Sangue e poesia sono perfetti pure per Gianna Nannini. Lei, Fabi, è nella serie dedicata alla musicista…
(Sospiro) L’ho vista, una stupidata, e sono stupito da Gianna: mi è sembrato di vedere una serie tratta da una rivista come Grand Hotel.
Perché?
Per chi come me ha amato Gianna nella sua versione naturale, quella roba non c’entra nulla.
Com’era in versione “nature”?
Naïf, volgarona, senza tempo musicale, stonata però alla ricerca disperata di come posizionare la sua voce; e poi lottava contro la famiglia, molto borghese, che non voleva perdesse tempo; ebbi a che fare con il padre e per mesi ho cercato di convincerlo a lasciarle spazio per trovare la giusta strada.
E…?
Anche con Gianna servirono gli insegnamenti statunitensi; mi sembrava che avesse carattere, cuore, pancia, niente filtri, ed erotismo, anche se da subito ci tenne a chiarire un aspetto: “Sono attratta dalle donne”. E questo aspetto per alcuni era negativo.
L’erotismo è centrale…
Fa parte della vita, sono pochi gli artisti non erotici.
Uno?
(Ci pensa a lungo) Simone Cristicchi, mentre Ornella Vanoni lo è pure a novant’anni.
Vede i talent?
Da qualche anno no; alla fine chi esce da lì entra nel mondo mainstream.
Quando ha capito le qualità di suo figlio?
A sedici anni; un pomeriggio, a Roma, in un teatro vicino alla Rai, organizzavano i saggi dei liceali; quel pomeriggio Niccolò sale sul palco e si esibisce con una cover di James Taylor. Lo ascolto. Resto in silenzio. Mi commuovo. Poi mi rivolgo a sua madre: “Secondo me diventerà un grande”. E la madre: “Oddio, spero di no!”.

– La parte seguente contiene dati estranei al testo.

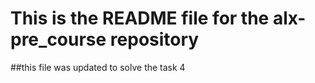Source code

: # This is the README file for the alx-pre_course repository
##this file was updated to solve the task 4
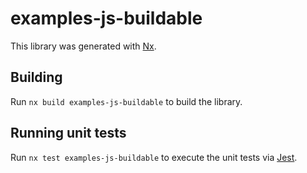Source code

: # examples-js-buildable

This library was generated with [Nx](https://nx.dev).

## Building

Run `nx build examples-js-buildable` to build the library.

## Running unit tests

Run `nx test examples-js-buildable` to execute the unit tests via [Jest](https://jestjs.io).
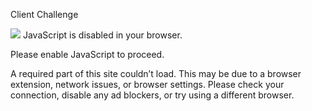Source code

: Client Challenge 

![](/_fs-ch-1T1wmsGaOgGaSxcX/assets/errorIcon.svg) JavaScript is disabled in your browser.

Please enable JavaScript to proceed.

A required part of this site couldn’t load. This may be due to a browser extension, network issues, or browser settings. Please check your connection, disable any ad blockers, or try using a different browser.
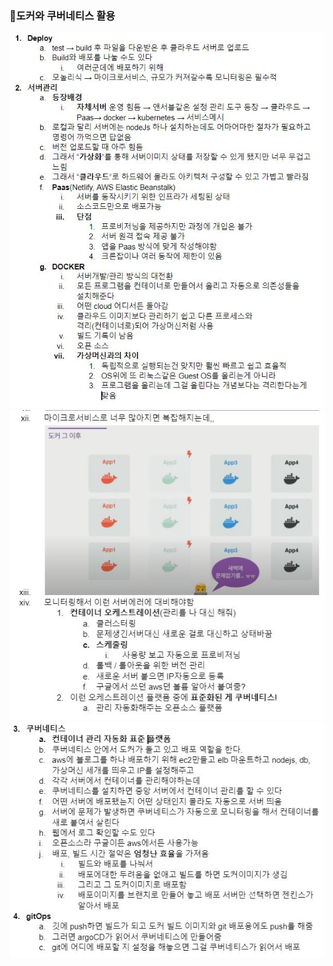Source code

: ### 🎈도커와 쿠버네티스 활용
<img src="https://github.com/csgm2328/TIL/blob/master/assets/%EB%8F%84%EC%BB%A4.JPG?raw=true">
<img src="https://github.com/csgm2328/TIL/blob/master/assets/%EC%BF%A0%EB%B2%84%EB%84%A4%ED%8B%B0%EC%8A%A4.JPG?raw=true">
<img src="https://github.com/csgm2328/TIL/blob/master/assets/%EC%BF%A0%EB%B2%84%EB%84%A4%ED%8B%B0%EC%8A%A4_2.JPG?raw=true">
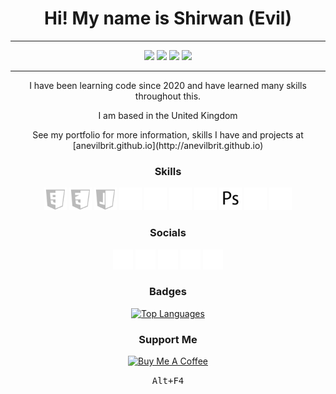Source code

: <div align="center">
  <h1>Hi! My name is Shirwan (Evil)</h1>
  
  - - - -
  <a href="https://www.github.com/anevilbrit" target="_blank" rel="noreferrer"><img src="https://img.shields.io/github/followers/anevilbrit?logo=github&style=for-the-badge&color=0063cf&labelColor=222"/></a> 
  <a href="https://www.youtube.com/channel/UCBkX7K_wKjUW1O_QuufYD5A" target="_blank" rel="noreferrer"><img src="https://img.shields.io/youtube/channel/subscribers/UCBkX7K_wKjUW1O_QuufYD5A?logo=youtube&style=for-the-badge&color=0063cf&labelColor=222"/></a> 
  <a href="https://www.x.com/anevilbrit" target="_blank" rel="noreferrer"><img src="https://img.shields.io/twitter/follow/anevilbrit?logo=twitter&logoColor=fff&style=for-the-badge&color=0063cf&labelColor=222"/></a> 
  <a href="https://www.twitch.tv/anevilbrit" target="_blank" rel="noreferrer"><img src="https://img.shields.io/twitch/status/anevilbrit?logo=twitch&logoColor=fff&style=for-the-badge&color=0063cf&labelColor=222&label=TWITCH+STATUS"/></a>
  - - - -

  I have been learning code since 2020 and have learned many skills throughout this.
  
  <p>I am based in the United Kingdom</p>
  See my portfolio for more information, skills I have and projects at [anevilbrit.github.io](http://anevilbrit.github.io)
  
  ### Skills
  
  <p>
    <a href="https://developer.mozilla.org/en-US/docs/Glossary/HTML5" target="_blank" rel="noreferrer"><img src="https://raw.githubusercontent.com/AnEvilBrit/AnEvilBrit/main/Images/Html.png" width="36" height="36" alt="HTML5"/></a> 
    <a href="https://www.w3.org/TR/CSS/#css" target="_blank" rel="noreferrer"><img src="https://raw.githubusercontent.com/AnEvilBrit/AnEvilBrit/main/Images/Css.png" width="36" height="36" alt="CSS3"/></a> 
    <a href="https://developer.mozilla.org/en-US/docs/Web/JavaScript" target="_blank" rel="noreferrer"><img src="https://raw.githubusercontent.com/AnEvilBrit/AnEvilBrit/main/Images/JavaScript.png" width="36" height="36" alt="JavaScript"/></a> 
    <a href="https://sass-lang.com/" target="_blank" rel="noreferrer"><img src="https://raw.githubusercontent.com/AnEvilBrit/AnEvilBrit/main/Images/Sass.png" width="36" height="36" alt="Sass"/></a> 
    <a href="https://getbootstrap.com/" target="_blank" rel="noreferrer"><img src="https://raw.githubusercontent.com/AnEvilBrit/AnEvilBrit/main/Images/Bootstrap.png" width="36" height="36" alt="Bootstrap"/></a> 
    <a href="https://www.raspberrypi.org/" target="_blank" rel="noreferrer"><img src="https://raw.githubusercontent.com/AnEvilBrit/AnEvilBrit/main/Images/Raspberry.png" width="36" height="36" alt="Raspberry Pi"/></a> 
    <a href="https://www.python.org/" target="_blank" rel="noreferrer"><img src="https://raw.githubusercontent.com/AnEvilBrit/AnEvilBrit/main/Images/Python.png" width="36" height="36" alt="Python"/></a> 
    <a href="https://www.adobe.com/uk/products/photoshop.html" target="_blank" rel="noreferrer"><img src="https://raw.githubusercontent.com/AnEvilBrit/AnEvilBrit/main/Images/Photoshop.png" width="36" height="36" alt="Photoshop"/></a> 
    <a href="https://www.blender.org/" target="_blank" rel="noreferrer"><img src="https://raw.githubusercontent.com/AnEvilBrit/AnEvilBrit/main/Images/Blender.png" width="36" height="36" alt="Blender"/></a> 
    <a href="https://www.unrealengine.com/" target="_blank" rel="noreferrer"><img src="https://raw.githubusercontent.com/AnEvilBrit/AnEvilBrit/main/Images/Unreal.png" width="36" height="36" alt="Unreal"/></a> 
  </p>
  
  ### Socials
  
  <p>
    <a href="https://discord.com/users/anevilbrit" target="_blank" rel="noreferrer"><img src="https://raw.githubusercontent.com/AnEvilBrit/AnEvilBrit/main/Images/Discord.png" width="32" height="32"/></a> 
    <a href="https://www.github.com/anevilbrit" target="_blank" rel="noreferrer"><img src="https://raw.githubusercontent.com/AnEvilBrit/AnEvilBrit/main/Images/Github.png" width="32" height="32"/></a> 
    <a href="https://www.x.com/anevilbrit" target="_blank" rel="noreferrer"><img src="https://raw.githubusercontent.com/AnEvilBrit/AnEvilBrit/main/Images/X.png" width="32" height="32"/></a> 
    <a href="https://www.youtube.com/@anevilbrit" target="_blank" rel="noreferrer"><img src="https://raw.githubusercontent.com/AnEvilBrit/AnEvilBrit/main/Images/Youtube.png" width="32" height="32"/></a> 
    <a href="https://www.twitch.tv/anevilbrit" target="_blank" rel="noreferrer"><img src="https://raw.githubusercontent.com/AnEvilBrit/AnEvilBrit/main/Images/Twitch.png" width="32" height="32"/></a>
  </p>
  
  ### Badges
  
  <a href="https://github.com/anevilbrit"><img src="https://github-readme-stats.vercel.app/api/top-langs/?username=anevilbrit&langs_count=10&title_color=fff&text_color=fff&icon_color=0063cf&bg_color=222&hide_border=true&locale=en&custom_title=Top%20%Languages" alt="Top Languages"/></a>
  
  ### Support Me
  
  <a href="https://www.buymeacoffee.com/app/shirwan" target="_blank"><img src="https://cdn.buymeacoffee.com/buttons/v2/arial-white.png" alt="Buy Me A Coffee" width="150"></a>
  
  <kbd>Alt+F4</kbd>
</div>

Il primo consiglio dato a suo figlio?
A diciott’anni credeva di non iscriversi all’università, quindi lo presi con me per un intero weekend e gli spiegai che lo studio sarebbe stato fondamentale per la scrittura dei suoi testi; poi anche gli amici diedero un contributo fondamentale tanto da iscriversi a Lettere.
A 84 anni può ritenersi soddisfatto dalla sua carriera.
Se rinascessi preferirei restare pianista e direttore d’orchestra: sono sempre legato a quella realtà, al fraseggio largo, alla musica per esteso; (pausa) per me la transizione degli anni Settanta è stata una trappola, sono stato distratto da quel movimento giovanile internazionale.
Si occupava direttamente di politica?
No, solo come partecipazione dell’artista a quel movimento culturale, ma ho sempre evitato le derive radicali come Lotta Continua.
Lei chi è?
(Ride, poi sospira) Uno che ama la musica come espressione dei sentimenti; sono un soldato che continua a impegnarsi per quel che può.